Ford's implementation of mass production methods to build economies of scale resulted in the rapid growth of Ford Motor Company.
Others embraced mass production techniques and soon most industries were dominated by large, vertically integrated corporations.
After all, only big corporations could afford the large fixed cost investments required to build mass production facilities.
But by the beginning of the 21st century, controlling large scale infrastructures with high fixed costs was no longer required for business success in a a growing number of markets. And in many cases, fixed costs had become a business liability.
New technologies had reduced the costs of starting and operating a business. And outsourcing, partnering and business infrastructure service companies (UPS for logistics, contract manufacturers for production, Amazon on others for IT and web services, etc.) created the ability to start and operate businesses using a high degree of variable costs.
Variable cost business models are having a major impact on the small business sector by greatly increasing the number and viability of niche markets. Variable cost business models:
1. Lower the capital costs required to enter and serve niche markets. Lower capital costs also reduce the risk of serving niche markets.
2. Provide niche producers cost advantages relative to their larger competitors.
The chart above shows the classic cost accounting model for both fixed cost and variable cost business models. Below the volume where economies of scale kick-in, variable cost business models enjoy a substantial cost and pricing advantage.
The increasing use of variable cost business models is not the only trend driving the growth of niche markets.
Customer are increasingly looking for good and services that meet their specific needs. The Internet is allowing niche producers and customers to find one another more easily. And technology is lowering the costs of serving niche markets.
Combined, these trends are making more and more niche markets economically viable.
And we are seeing more and more examples of small businesses using innovative variable cost business models to exploit niche markets and out maneuver larger competitors.
I realize I am a little late to the discussion but I am doing research into fixed and variable cost price models. I own a distribution company. We have roughly 50 customers, our annual revenue was 600,000.00 last year with 20% gross. I am the only employee and I would like to hire some help but I don't seem to have enough money to do so. Between the 15,000.00 that I need to keep an inventory weekly and some of the monthly promotions I run there doesn't seem to be enough profit built in for me. Do you have any "formulas" that I can use to determine how I should be structuring my pricing?
Posted by: Alex Francis | April 27, 2009 at 04:32 PM
It is interesting to see how these niche markets are affecting the larger corporations. Now many of them are setting up procurement offices just like the government and are outsourcing work to smaller companies that they originally would have done themselves.
Posted by: Robert Rogers | January 21, 2009 at 09:51 AM
And as costs to enter niche markets decrease so profits increase and the need to serve a larger market decreases as well. In other words, a business can do well with fewer customers.
For instance, as costs decrease to produce and distribute, say, high quality music, so music producers need fewer and fewer customers to make a substantial income. A small music producer with, say, 25,000 yearly sales of a $10 CD is bringing in $250K per year.

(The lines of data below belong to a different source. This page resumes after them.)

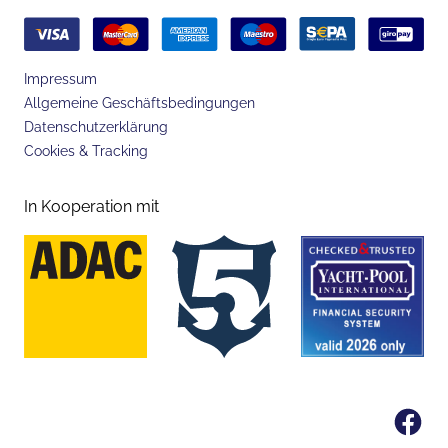
Impressum
Allgemeine Geschäftsbedingungen
Datenschutzerklärung
Cookies & Tracking
In Kooperation mit
Fa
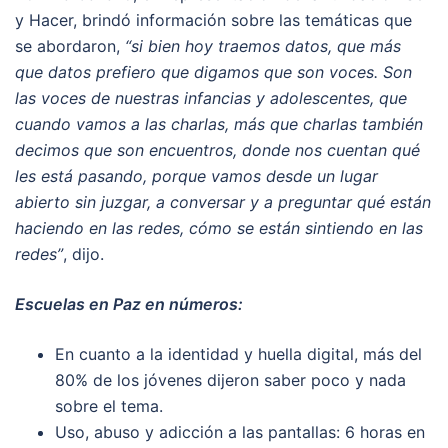
y Hacer, brindó información sobre las temáticas que
se abordaron,
“si bien hoy traemos datos, que más
que datos prefiero que digamos que son voces. Son
las voces de nuestras infancias y adolescentes, que
cuando vamos a las charlas, más que charlas también
decimos que son encuentros, donde nos cuentan qué
les está pasando, porque vamos desde un lugar
abierto sin juzgar, a conversar y a preguntar qué están
haciendo en las redes, cómo se están sintiendo en las
redes”
, dijo.
Escuelas en Paz en números:
En cuanto a la identidad y huella digital, más del
80% de los jóvenes dijeron saber poco y nada
sobre el tema.
Uso, abuso y adicción a las pantallas: 6 horas en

If yearly costs are $15 - 25K per year that is a substantial profit with a very small following. Marketing for the music industry is being outsourced for a fraction of what it costs the big boys.
As for competitive advantage: we have to think of this a different way. Your competitive advantage is likely to be a personality trait moreso than a traditional fiscal or technology advantage. As more people become entrepreneurs (and that is happening in droves) the real differentiator is simply your attractiveness to a particular group.
- Curtis
http://ShipItOnTheSide.com - Build a software startup as a side job.
Posted by: Curtis Gray | January 19, 2009 at 05:39 AM
Great post on the rise and competitive advantage of the variable cost business model, especially with growing niche markets.
One question - does the variable cost model reduce the sustainability of the competitive advantage?